**What the task asks:**
Could you update the data from the line with "genus: Acanthopanax" through the end, changing "locality" to "site" and leaving everything else as it is?

--- START OF Given records ---

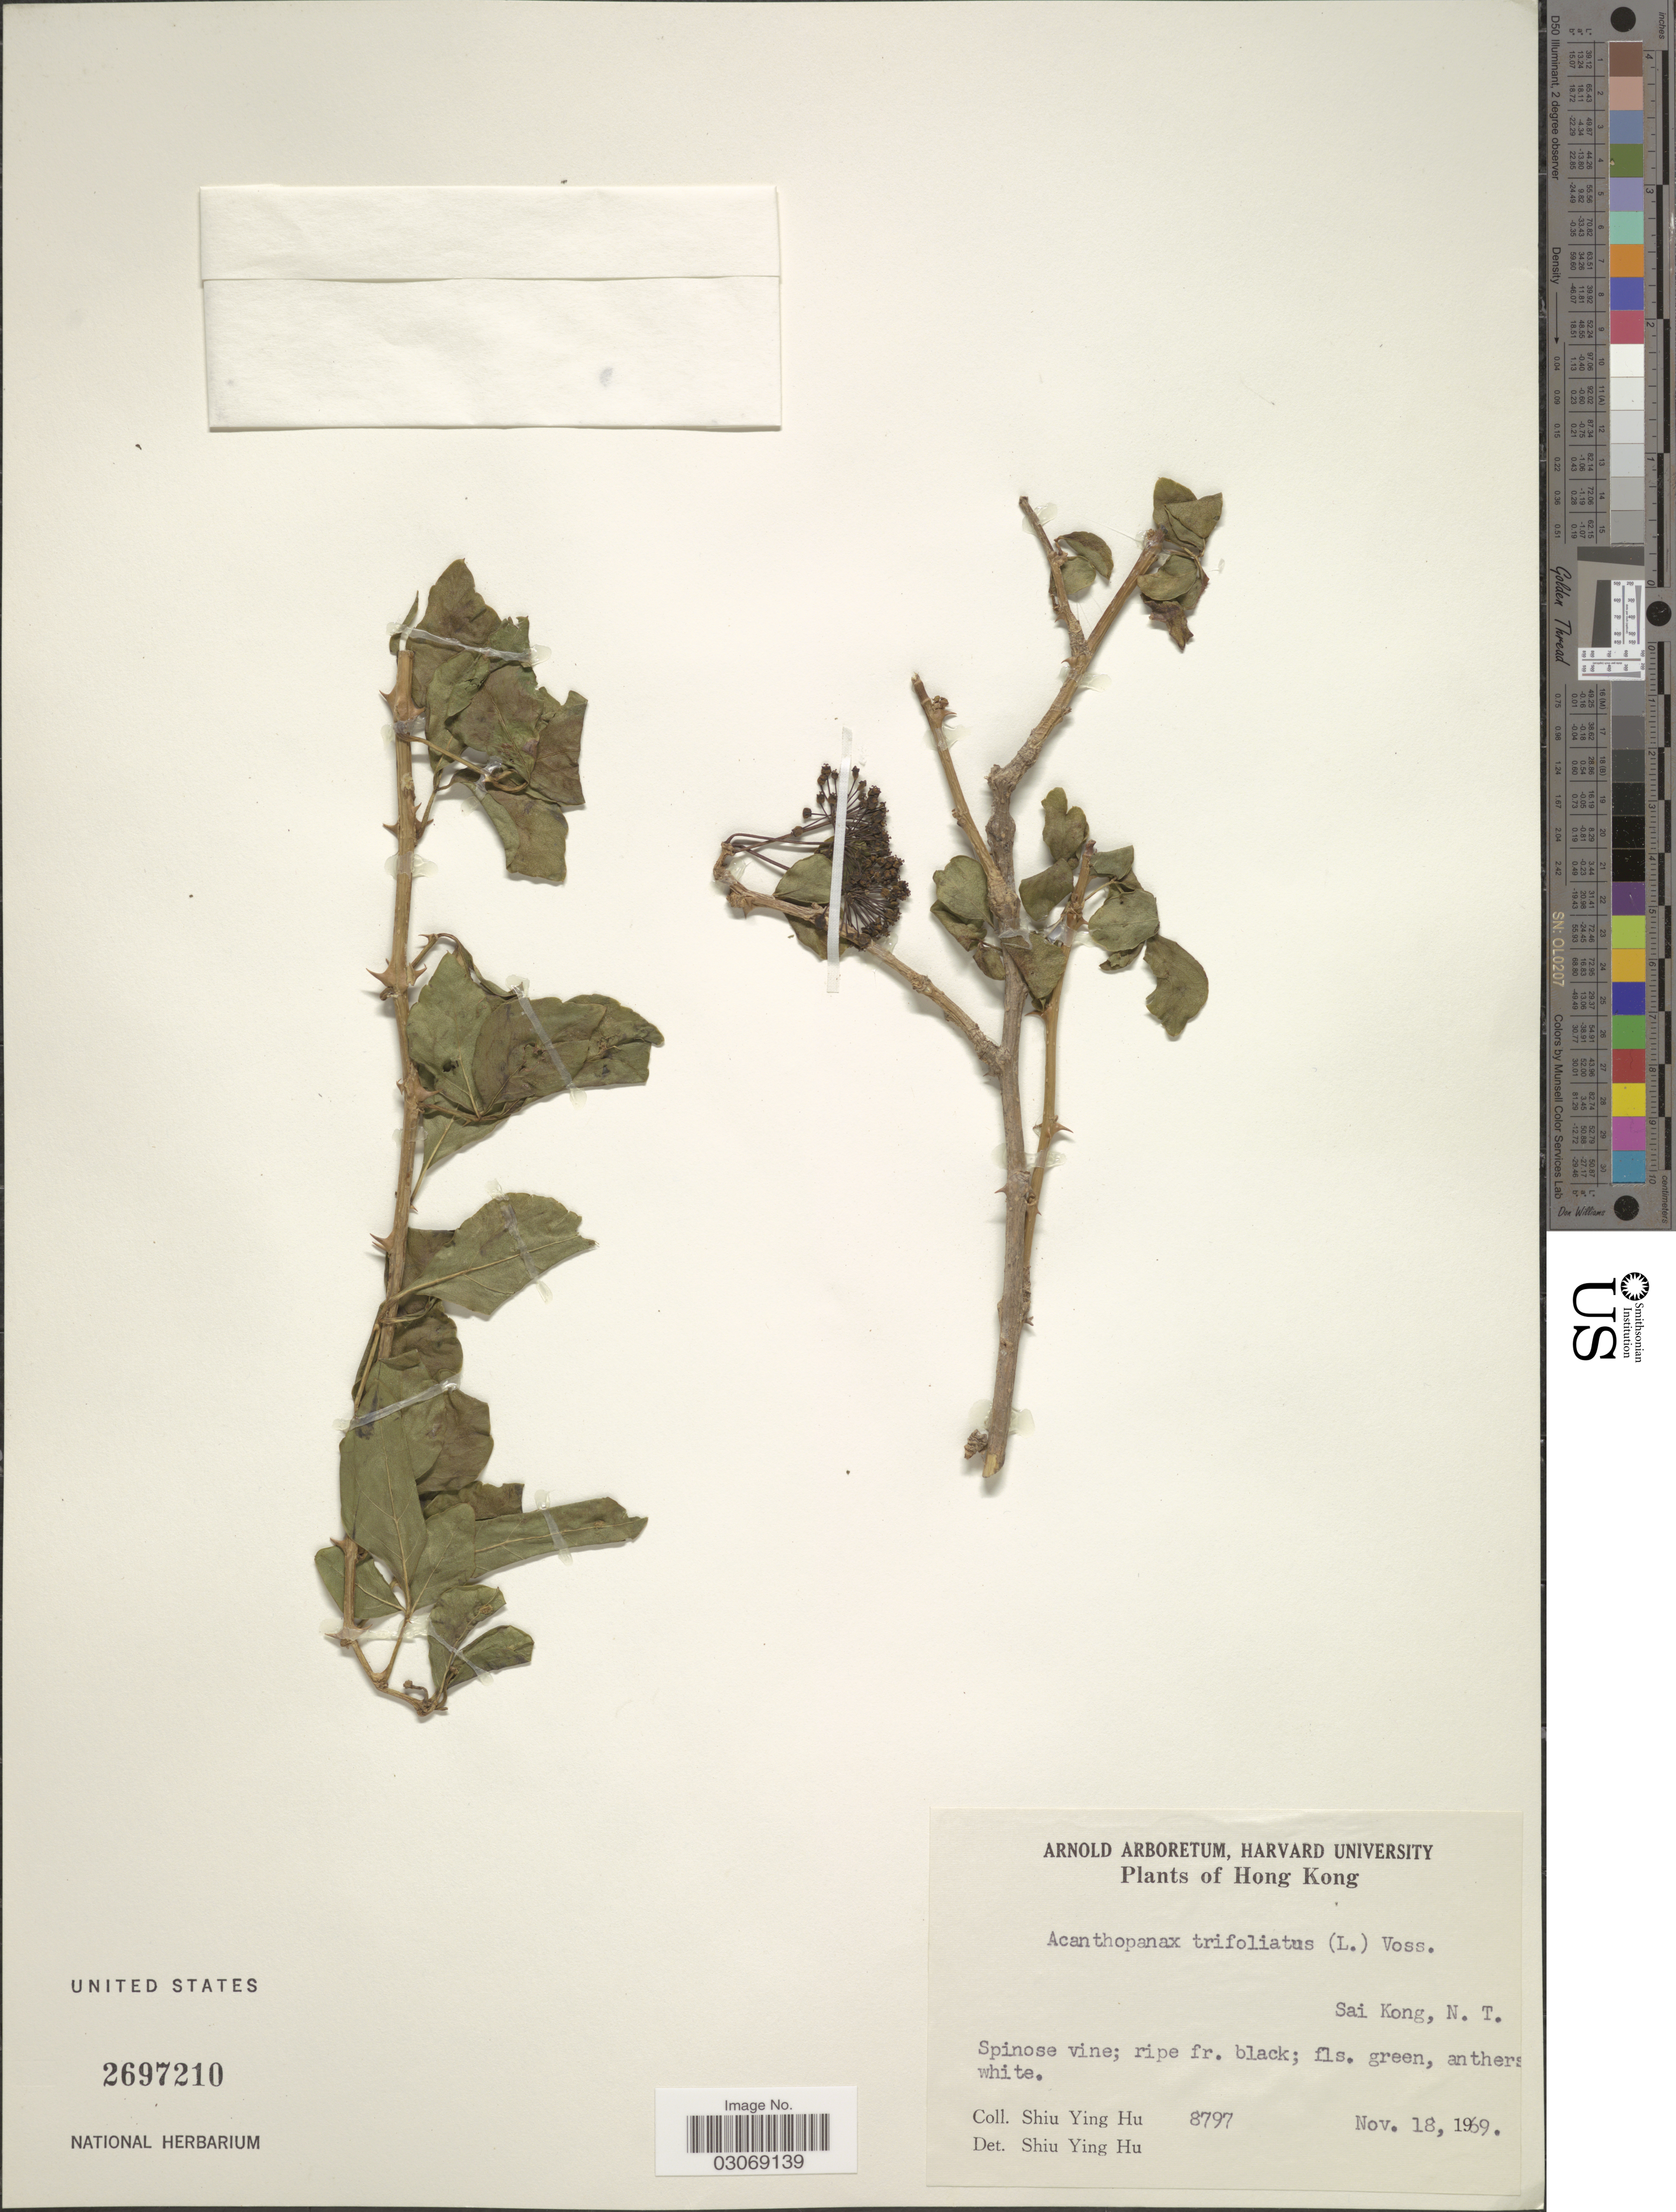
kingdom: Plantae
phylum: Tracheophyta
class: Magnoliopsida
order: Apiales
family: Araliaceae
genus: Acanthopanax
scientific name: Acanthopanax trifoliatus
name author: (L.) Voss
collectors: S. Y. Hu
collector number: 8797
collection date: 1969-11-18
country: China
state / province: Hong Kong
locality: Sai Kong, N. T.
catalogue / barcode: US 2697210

--- END OF Given records ---

**Result for this task:**
genus: Acanthopanax
scientific name: Acanthopanax trifoliatus
name author: (L.) Voss
collectors: S. Y. Hu
collector number: 8797
collection date: 1969-11-18
country: China
state / province: Hong Kong
site: Sai Kong, N. T.
catalogue / barcode: US 2697210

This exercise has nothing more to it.